Spontaneous Absorption of Photons in Two State Quantum System

[Smalde]

Let's consider a two state quantum system in which an electron is either in the ground state or in the excited state with the energy difference E.

We know that if we put this system in a monochromatic electromagnetic field (with frequency E/h) the electron can become excited by means of stimulated absorption of a photon. We know that if the electron is in the excited state it can "fall" to the ground state by emitting a photon either by means of the stimulated emission in which a photon of the electromagnetic field stimulates the electron and two photons gets emitted or by spontaneous emission (which in turn is stimulated too, because it is stimulated by the vacuum field fluctuations of QED).

My question is the following. Since we know that spontaneous emission is not spontaneous at all but has its origins in the stimulation due to the vacuum field fluctuations, what hinders spontaneous absorption of a photon of this fluctuating field?

I don't really see why this in fact wouldn't be possible. I do know that spontaneous absorption is not something that one talks about when for instance calculating Einstein's A and B coefficients, neither when calculating Rabi oscillations. This makes me thing that if spontaneous absorption is possible, it should be far less probable. If this is the case, what makes it so improbable?

 

[goodphy]

I'm not expert at all about Quantum Mechanics but I have to ask what spontaneous absorption means? The term "spontaneous" is used typically to indicate some event which occurs without external induction. I also heard that the spontanoue emission is yes, induced by vacuum field fluctuation fundmentally so name of this phenomena actually do not reflect ture nature of this. It is what I can agree with you.

However, technically, the spontaneous emission is the photon emission (by excited state decay into lower energy state) without external electromagnetic field (no external photons). In this sense, the spontanous absorption may mean the absorption without external electromagnetic field (external photons). However, It doesn't make sense as there is no photon to be absorbed. The absorption of vacuum energy is not really likely to be happen i guess.

 

[vanhees71]

I've also no clue what "spontaneous absorption" should mean. If you want to absorb something it must be present to be absorbed. So there's no sense in something called "spontaneous absorption".

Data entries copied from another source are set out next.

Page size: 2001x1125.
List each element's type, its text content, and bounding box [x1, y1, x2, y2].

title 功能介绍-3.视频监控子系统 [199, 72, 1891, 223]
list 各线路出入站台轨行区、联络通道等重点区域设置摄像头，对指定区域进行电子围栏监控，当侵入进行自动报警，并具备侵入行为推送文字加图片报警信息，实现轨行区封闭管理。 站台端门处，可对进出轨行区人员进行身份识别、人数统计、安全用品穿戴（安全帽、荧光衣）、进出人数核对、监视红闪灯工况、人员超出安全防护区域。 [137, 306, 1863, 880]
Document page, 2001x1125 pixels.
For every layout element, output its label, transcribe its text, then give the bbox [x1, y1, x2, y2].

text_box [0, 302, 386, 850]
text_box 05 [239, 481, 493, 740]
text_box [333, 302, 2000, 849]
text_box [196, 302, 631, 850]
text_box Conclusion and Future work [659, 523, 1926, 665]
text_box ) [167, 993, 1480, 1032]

Spontaneous emission is when you have an excited state (say of an atom) and then it emits a photon. This spontaneous emission is indeed due to the coupling of the electron to the quantized radiation field and is missing in the semiclassical description. It is an example for a vacuum polarization process (in the true sense of the word, i.e., you have not simply the vacuum state of photons and nothing else but you probe this vacuum with the presence of the excited atom). Semiclassical here means the approximation, where you treat the electrons quantum mechanically but the electromagnetic field as a classical field.

Induced emission is if you have an excited state in an electromagnetic wave field (which can often treated classically). The interaction of the electron with this electromagnetic field triggers the emission of a photon and the deexcitation of the atom.

The total deexcitation rate is thus proportional to (1+<n>), where <n> is the average photon number in the (maybe semiclassical) em. field. The additional 1 describes the spontaneous emission, which was predicted by Einstein making use of old-fashioned quantum mechanics and comparison with the Planck-radiation law describing photons in thermal equilibrium ("black-body radiation").

 

[Smalde]

I know that spontaneous emission happens in the absence of external fields.

What I mean is that, due to the fact that the vacuum field fluctuations can stimulated an emission, why can they not stimulate an absorption in the same sense?

You need (if I am not wrong) your electromagnetic field to have the transition frequency in order to stimulate emission. This means that the vacuum field can have the same energy, because else it would not be in the condition of "stimulating" spontaneous emission. Thus the field could in an analogous way stimulate an absorption (meaning absorb a photon of this field). Where is my logic wrong?

I suppose I will have to wait until next semester, when I am finally going to have a QFT lecture to know the answer.

 

[vanhees71]

What do you want to absorb, if there's nothing present to be absorbed. "Spontaneous absorption" is just a non-sensical expression!

 

[Andy Resnick]

My question is the following. Since we know that spontaneous emission is not spontaneous at all but has its origins in the stimulation due to the vacuum field fluctuations, what hinders spontaneous absorption of a photon of this fluctuating field?

It seems like you are asking about the Jaynes-Cumming model:
https://en.wikipedia.org/wiki/Jaynes–Cummings_model

 

[Paul Colby]

A QED model of an atom interacting with the radiation field would have vacuum bubbles corresponding to spontaneous absorption followed by emission. I would assume (as apposed to actually knowing, which I don't) that these would be renormalized or appear as vacuum polarization effects.